EXERCISE BRIEF: Set out exactly, and only, the lines running from the one containing "Agena Development" to the bottom of the listing below; pictures stay out.

TASK DATA:

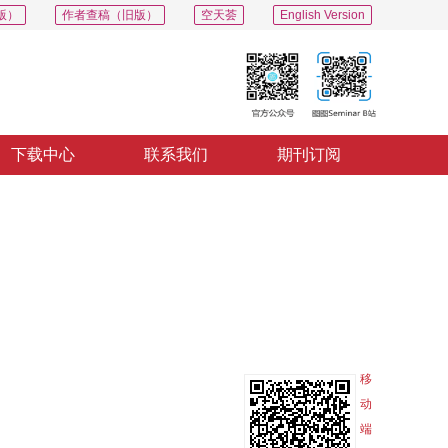
版）
作者查稿（旧版）
空天荟
English Version
下载中心
联系我们
期刊订阅
PDF
导出
分享
收藏
专辑
移
动
端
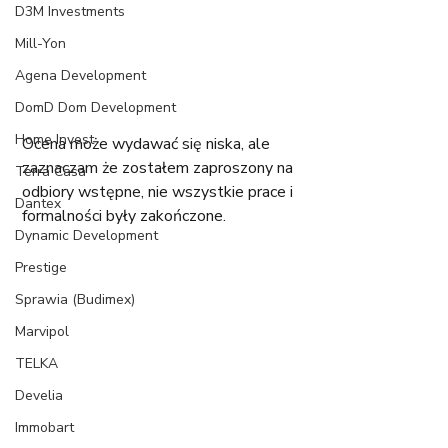
D3M Investments
Mill-Yon
Agena Development
DomD Dom Development
Home Invest
Ocena może wydawać się niska, ale 
zaznaczam że zostałem zaproszony na 
Terra Casa
odbiory wstępne, nie wszystkie prace i 
Dantex
formalności były zakończone.
Dynamic Development
Prestige
Sprawia (Budimex)
Marvipol
TELKA
Develia
Immobart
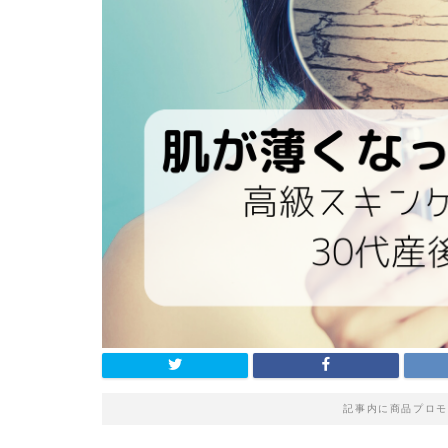
記事内に商品プロモ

ANSWER TO THE PROBLEM:
Agena Development
DomD Dom Development
Home Invest
Ocena może wydawać się niska, ale 
zaznaczam że zostałem zaproszony na 
Terra Casa
odbiory wstępne, nie wszystkie prace i 
Dantex
formalności były zakończone.
Dynamic Development
Prestige
Sprawia (Budimex)
Marvipol
TELKA
Develia
Immobart
記事内に商品プロモ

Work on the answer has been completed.